:: Record extracts
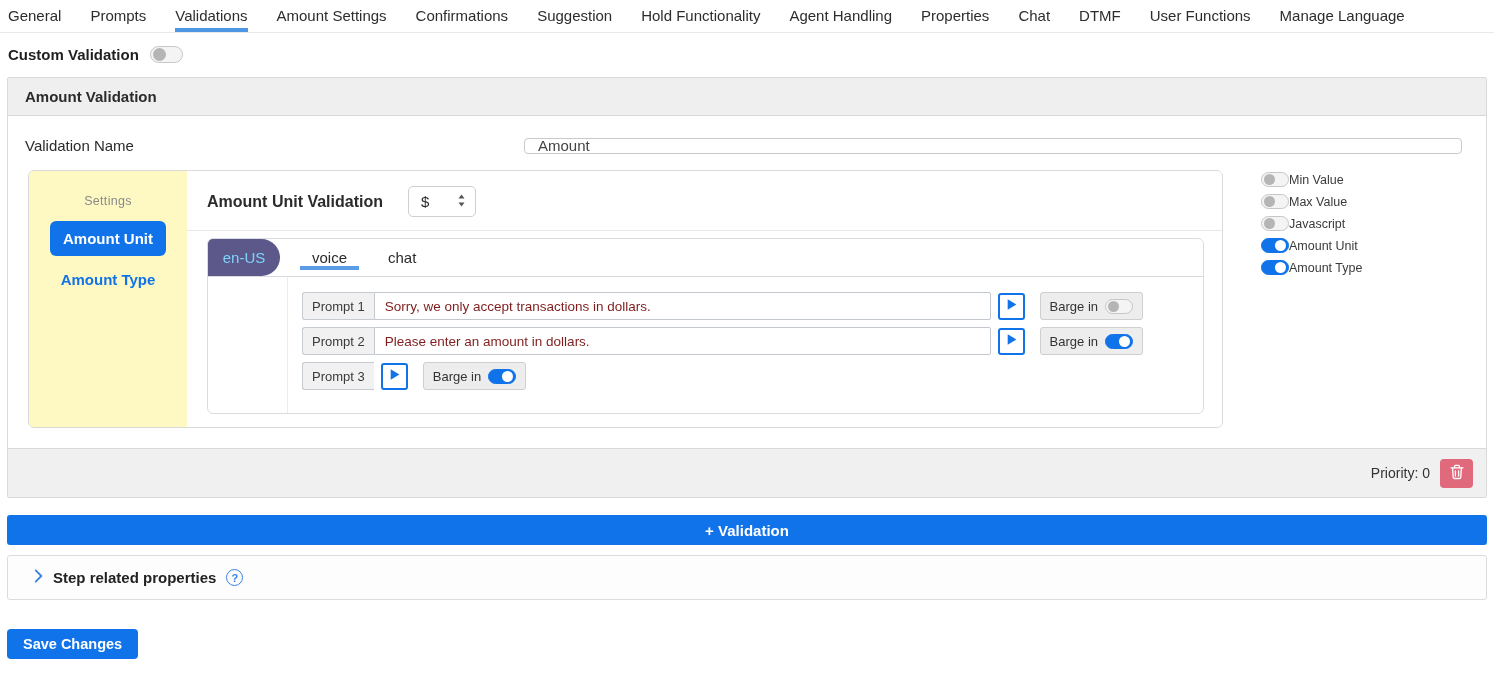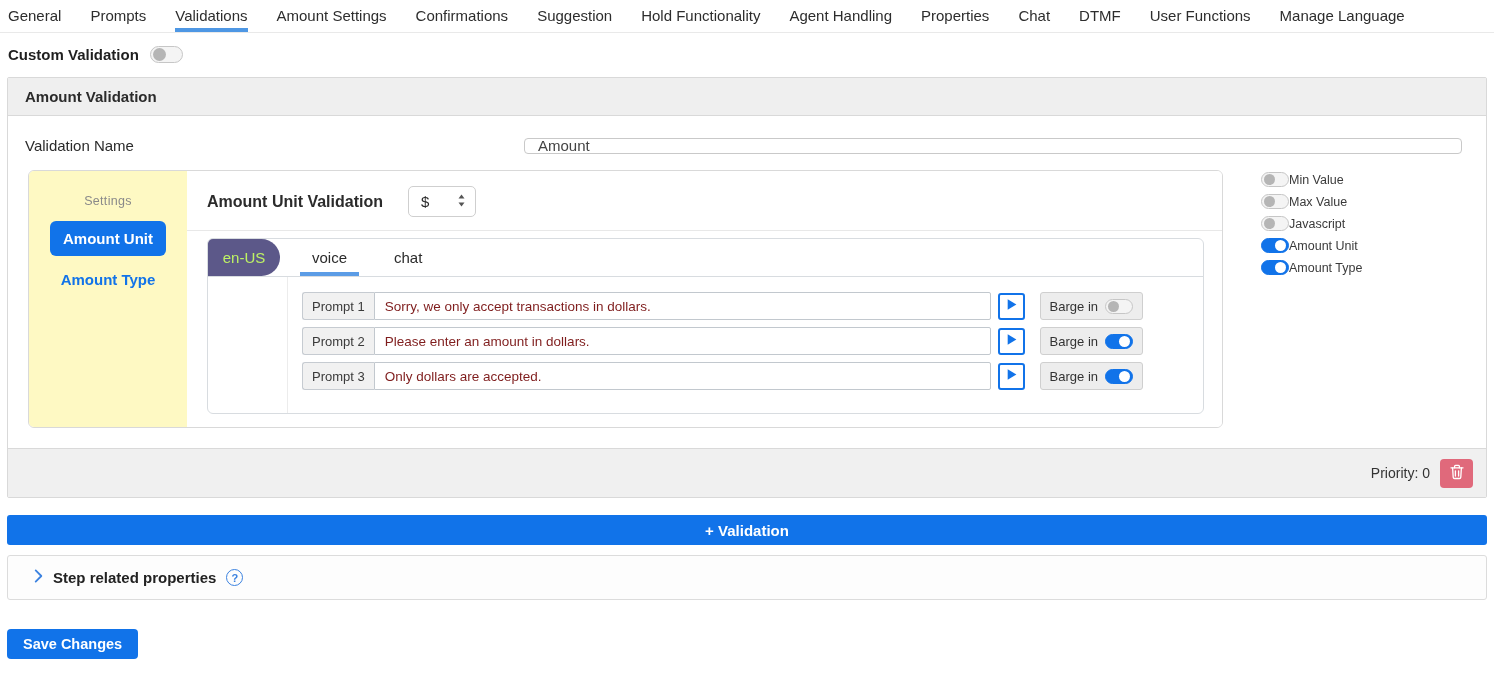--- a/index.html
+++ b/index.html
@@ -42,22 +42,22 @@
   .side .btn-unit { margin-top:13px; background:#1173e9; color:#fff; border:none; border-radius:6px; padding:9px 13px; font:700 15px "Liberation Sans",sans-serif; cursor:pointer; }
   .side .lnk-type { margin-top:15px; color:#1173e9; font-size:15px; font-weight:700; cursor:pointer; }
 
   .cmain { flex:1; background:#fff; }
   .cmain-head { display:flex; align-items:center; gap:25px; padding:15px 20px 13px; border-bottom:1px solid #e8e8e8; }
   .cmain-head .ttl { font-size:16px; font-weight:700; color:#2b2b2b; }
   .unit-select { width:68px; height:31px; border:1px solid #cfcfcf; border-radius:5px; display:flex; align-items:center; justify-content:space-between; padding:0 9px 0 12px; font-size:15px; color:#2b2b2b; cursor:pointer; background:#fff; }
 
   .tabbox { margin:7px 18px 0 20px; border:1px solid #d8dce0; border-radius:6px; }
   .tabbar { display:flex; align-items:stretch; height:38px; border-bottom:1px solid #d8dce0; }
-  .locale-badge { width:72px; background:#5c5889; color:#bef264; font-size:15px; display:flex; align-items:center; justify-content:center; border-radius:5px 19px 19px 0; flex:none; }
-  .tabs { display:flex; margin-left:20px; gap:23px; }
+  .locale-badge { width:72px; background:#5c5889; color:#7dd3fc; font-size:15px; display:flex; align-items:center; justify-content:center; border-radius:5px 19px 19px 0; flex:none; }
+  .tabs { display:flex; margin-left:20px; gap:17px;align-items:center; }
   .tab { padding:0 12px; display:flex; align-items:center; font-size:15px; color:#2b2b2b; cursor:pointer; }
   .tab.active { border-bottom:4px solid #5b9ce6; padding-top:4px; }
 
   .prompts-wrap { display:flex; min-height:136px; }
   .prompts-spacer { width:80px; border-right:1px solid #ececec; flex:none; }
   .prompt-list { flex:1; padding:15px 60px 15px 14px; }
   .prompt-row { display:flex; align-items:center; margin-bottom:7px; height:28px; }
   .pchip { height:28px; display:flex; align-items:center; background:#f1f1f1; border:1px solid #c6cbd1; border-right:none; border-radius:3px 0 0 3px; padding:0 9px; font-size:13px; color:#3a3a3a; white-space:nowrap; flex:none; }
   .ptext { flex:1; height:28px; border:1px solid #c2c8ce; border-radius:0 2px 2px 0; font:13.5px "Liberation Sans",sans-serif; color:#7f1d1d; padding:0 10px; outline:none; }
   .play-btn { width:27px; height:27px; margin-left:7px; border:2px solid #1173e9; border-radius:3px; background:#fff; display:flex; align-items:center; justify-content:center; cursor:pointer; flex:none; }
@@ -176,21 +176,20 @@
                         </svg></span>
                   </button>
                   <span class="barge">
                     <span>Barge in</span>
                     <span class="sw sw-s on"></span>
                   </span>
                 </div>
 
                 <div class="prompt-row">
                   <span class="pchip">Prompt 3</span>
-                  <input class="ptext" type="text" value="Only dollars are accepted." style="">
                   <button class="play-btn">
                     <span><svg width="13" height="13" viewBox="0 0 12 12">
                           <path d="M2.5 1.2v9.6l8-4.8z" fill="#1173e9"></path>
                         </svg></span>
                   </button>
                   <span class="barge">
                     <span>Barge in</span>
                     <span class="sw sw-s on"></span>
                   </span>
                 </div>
::::
- [Exercise details]
With the pictures removed, return all the entries exactly.

- [Response below]
--- a/index.html
+++ b/index.html
@@ -42,22 +42,22 @@
   .side .btn-unit { margin-top:13px; background:#1173e9; color:#fff; border:none; border-radius:6px; padding:9px 13px; font:700 15px "Liberation Sans",sans-serif; cursor:pointer; }
   .side .lnk-type { margin-top:15px; color:#1173e9; font-size:15px; font-weight:700; cursor:pointer; }
 
   .cmain { flex:1; background:#fff; }
   .cmain-head { display:flex; align-items:center; gap:25px; padding:15px 20px 13px; border-bottom:1px solid #e8e8e8; }
   .cmain-head .ttl { font-size:16px; font-weight:700; color:#2b2b2b; }
   .unit-select { width:68px; height:31px; border:1px solid #cfcfcf; border-radius:5px; display:flex; align-items:center; justify-content:space-between; padding:0 9px 0 12px; font-size:15px; color:#2b2b2b; cursor:pointer; background:#fff; }
 
   .tabbox { margin:7px 18px 0 20px; border:1px solid #d8dce0; border-radius:6px; }
   .tabbar { display:flex; align-items:stretch; height:38px; border-bottom:1px solid #d8dce0; }
-  .locale-badge { width:72px; background:#5c5889; color:#bef264; font-size:15px; display:flex; align-items:center; justify-content:center; border-radius:5px 19px 19px 0; flex:none; }
-  .tabs { display:flex; margin-left:20px; gap:23px; }
+  .locale-badge { width:72px; background:#5c5889; color:#7dd3fc; font-size:15px; display:flex; align-items:center; justify-content:center; border-radius:5px 19px 19px 0; flex:none; }
+  .tabs { display:flex; margin-left:20px; gap:17px;align-items:center; }
   .tab { padding:0 12px; display:flex; align-items:center; font-size:15px; color:#2b2b2b; cursor:pointer; }
   .tab.active { border-bottom:4px solid #5b9ce6; padding-top:4px; }
 
   .prompts-wrap { display:flex; min-height:136px; }
   .prompts-spacer { width:80px; border-right:1px solid #ececec; flex:none; }
   .prompt-list { flex:1; padding:15px 60px 15px 14px; }
   .prompt-row { display:flex; align-items:center; margin-bottom:7px; height:28px; }
   .pchip { height:28px; display:flex; align-items:center; background:#f1f1f1; border:1px solid #c6cbd1; border-right:none; border-radius:3px 0 0 3px; padding:0 9px; font-size:13px; color:#3a3a3a; white-space:nowrap; flex:none; }
   .ptext { flex:1; height:28px; border:1px solid #c2c8ce; border-radius:0 2px 2px 0; font:13.5px "Liberation Sans",sans-serif; color:#7f1d1d; padding:0 10px; outline:none; }
   .play-btn { width:27px; height:27px; margin-left:7px; border:2px solid #1173e9; border-radius:3px; background:#fff; display:flex; align-items:center; justify-content:center; cursor:pointer; flex:none; }
@@ -176,21 +176,20 @@
                         </svg></span>
                   </button>
                   <span class="barge">
                     <span>Barge in</span>
                     <span class="sw sw-s on"></span>
                   </span>
                 </div>
 
                 <div class="prompt-row">
                   <span class="pchip">Prompt 3</span>
-                  <input class="ptext" type="text" value="Only dollars are accepted." style="">
                   <button class="play-btn">
                     <span><svg width="13" height="13" viewBox="0 0 12 12">
                           <path d="M2.5 1.2v9.6l8-4.8z" fill="#1173e9"></path>
                         </svg></span>
                   </button>
                   <span class="barge">
                     <span>Barge in</span>
                     <span class="sw sw-s on"></span>
                   </span>
                 </div>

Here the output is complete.